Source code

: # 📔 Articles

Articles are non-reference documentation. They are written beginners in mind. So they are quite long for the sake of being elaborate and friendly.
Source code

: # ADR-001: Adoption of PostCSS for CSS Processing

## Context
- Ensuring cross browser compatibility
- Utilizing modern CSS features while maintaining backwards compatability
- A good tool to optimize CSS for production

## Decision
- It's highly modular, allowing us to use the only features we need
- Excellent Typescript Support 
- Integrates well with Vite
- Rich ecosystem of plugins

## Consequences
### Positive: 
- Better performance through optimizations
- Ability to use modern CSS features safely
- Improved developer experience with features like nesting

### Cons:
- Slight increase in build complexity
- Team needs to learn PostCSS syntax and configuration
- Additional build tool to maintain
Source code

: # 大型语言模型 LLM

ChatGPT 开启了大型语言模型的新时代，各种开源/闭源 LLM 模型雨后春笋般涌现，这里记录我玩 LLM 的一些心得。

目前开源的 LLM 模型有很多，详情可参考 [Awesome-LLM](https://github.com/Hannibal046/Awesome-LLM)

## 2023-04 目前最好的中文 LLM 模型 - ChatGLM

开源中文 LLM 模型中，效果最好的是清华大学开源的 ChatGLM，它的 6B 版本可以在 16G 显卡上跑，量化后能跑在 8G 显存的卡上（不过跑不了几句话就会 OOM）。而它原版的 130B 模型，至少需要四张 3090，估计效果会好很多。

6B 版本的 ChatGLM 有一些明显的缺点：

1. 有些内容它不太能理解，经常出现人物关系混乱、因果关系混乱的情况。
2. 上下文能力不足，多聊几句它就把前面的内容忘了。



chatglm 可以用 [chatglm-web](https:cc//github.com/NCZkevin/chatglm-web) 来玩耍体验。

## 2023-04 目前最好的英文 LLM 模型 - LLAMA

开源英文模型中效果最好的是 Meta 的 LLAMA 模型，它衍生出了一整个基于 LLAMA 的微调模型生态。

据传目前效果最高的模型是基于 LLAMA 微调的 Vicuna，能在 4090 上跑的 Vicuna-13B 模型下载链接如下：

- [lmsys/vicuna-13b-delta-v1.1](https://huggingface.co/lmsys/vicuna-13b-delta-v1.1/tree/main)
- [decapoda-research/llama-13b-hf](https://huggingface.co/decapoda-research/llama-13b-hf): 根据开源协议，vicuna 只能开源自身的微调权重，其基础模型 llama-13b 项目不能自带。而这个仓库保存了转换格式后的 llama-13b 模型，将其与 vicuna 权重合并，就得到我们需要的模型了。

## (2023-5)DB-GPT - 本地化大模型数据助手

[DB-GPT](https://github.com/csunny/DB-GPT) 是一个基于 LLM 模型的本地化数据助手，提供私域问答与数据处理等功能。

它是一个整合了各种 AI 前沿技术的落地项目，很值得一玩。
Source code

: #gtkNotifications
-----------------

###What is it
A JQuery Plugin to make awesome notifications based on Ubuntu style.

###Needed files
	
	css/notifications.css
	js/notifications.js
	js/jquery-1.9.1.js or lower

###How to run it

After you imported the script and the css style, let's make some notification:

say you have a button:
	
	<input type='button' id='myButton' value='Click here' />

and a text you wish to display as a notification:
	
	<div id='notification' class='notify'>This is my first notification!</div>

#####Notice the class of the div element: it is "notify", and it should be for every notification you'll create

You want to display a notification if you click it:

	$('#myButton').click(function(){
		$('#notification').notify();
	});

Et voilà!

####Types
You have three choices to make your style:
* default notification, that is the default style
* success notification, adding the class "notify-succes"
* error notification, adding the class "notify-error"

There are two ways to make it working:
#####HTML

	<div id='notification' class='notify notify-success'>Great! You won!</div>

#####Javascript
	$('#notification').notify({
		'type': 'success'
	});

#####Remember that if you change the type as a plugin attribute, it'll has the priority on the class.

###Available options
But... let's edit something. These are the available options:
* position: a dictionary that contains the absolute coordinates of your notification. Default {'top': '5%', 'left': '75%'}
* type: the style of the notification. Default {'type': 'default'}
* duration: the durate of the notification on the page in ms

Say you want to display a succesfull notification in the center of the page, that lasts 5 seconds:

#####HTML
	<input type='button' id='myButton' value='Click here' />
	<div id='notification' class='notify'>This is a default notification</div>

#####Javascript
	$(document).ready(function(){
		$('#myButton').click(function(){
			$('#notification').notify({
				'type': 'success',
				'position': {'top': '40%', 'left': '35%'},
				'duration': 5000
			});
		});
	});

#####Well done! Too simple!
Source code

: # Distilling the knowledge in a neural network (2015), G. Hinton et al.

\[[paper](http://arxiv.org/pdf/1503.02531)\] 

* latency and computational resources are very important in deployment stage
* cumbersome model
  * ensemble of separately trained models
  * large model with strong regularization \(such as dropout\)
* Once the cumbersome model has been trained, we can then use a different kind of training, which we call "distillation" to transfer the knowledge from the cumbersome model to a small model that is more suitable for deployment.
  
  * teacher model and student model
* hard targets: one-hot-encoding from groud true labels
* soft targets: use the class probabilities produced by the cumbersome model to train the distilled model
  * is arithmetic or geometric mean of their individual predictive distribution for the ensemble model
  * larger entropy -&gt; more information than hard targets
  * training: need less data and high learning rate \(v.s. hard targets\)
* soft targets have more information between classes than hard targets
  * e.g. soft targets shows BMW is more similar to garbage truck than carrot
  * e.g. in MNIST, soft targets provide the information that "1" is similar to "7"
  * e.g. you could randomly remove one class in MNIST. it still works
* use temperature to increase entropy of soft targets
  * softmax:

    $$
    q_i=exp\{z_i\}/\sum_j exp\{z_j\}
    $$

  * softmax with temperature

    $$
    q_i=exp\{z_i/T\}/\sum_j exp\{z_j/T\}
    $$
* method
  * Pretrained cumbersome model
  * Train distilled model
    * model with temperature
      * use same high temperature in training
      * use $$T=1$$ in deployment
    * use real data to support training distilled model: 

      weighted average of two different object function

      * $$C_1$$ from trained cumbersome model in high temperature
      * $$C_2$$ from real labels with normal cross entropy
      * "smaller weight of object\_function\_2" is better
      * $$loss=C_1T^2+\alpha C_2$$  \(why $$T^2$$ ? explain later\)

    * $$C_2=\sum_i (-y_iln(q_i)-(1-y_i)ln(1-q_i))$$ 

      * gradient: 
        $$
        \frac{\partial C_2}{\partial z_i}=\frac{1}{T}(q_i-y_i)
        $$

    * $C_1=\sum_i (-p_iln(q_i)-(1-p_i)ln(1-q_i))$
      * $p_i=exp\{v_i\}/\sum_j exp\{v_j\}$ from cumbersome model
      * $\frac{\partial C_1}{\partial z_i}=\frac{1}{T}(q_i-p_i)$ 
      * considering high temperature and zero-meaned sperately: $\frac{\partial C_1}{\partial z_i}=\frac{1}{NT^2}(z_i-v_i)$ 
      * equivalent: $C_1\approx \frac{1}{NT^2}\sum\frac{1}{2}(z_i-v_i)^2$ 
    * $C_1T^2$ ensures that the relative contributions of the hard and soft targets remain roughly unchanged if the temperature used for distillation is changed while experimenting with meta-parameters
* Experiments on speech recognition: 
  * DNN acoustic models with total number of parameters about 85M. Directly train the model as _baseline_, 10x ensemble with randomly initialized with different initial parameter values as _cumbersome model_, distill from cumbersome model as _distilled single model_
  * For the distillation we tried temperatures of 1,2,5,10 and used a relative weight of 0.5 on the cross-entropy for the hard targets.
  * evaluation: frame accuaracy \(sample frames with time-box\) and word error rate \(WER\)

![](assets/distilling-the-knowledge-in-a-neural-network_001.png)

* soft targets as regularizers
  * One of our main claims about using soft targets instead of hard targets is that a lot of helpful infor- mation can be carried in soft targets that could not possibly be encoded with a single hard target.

* PROBLEM: From the material above, copy every line that has the word "duration" in it.

* TASK RESPONSE:
* duration: the durate of the notification on the page in ms
				'duration': 5000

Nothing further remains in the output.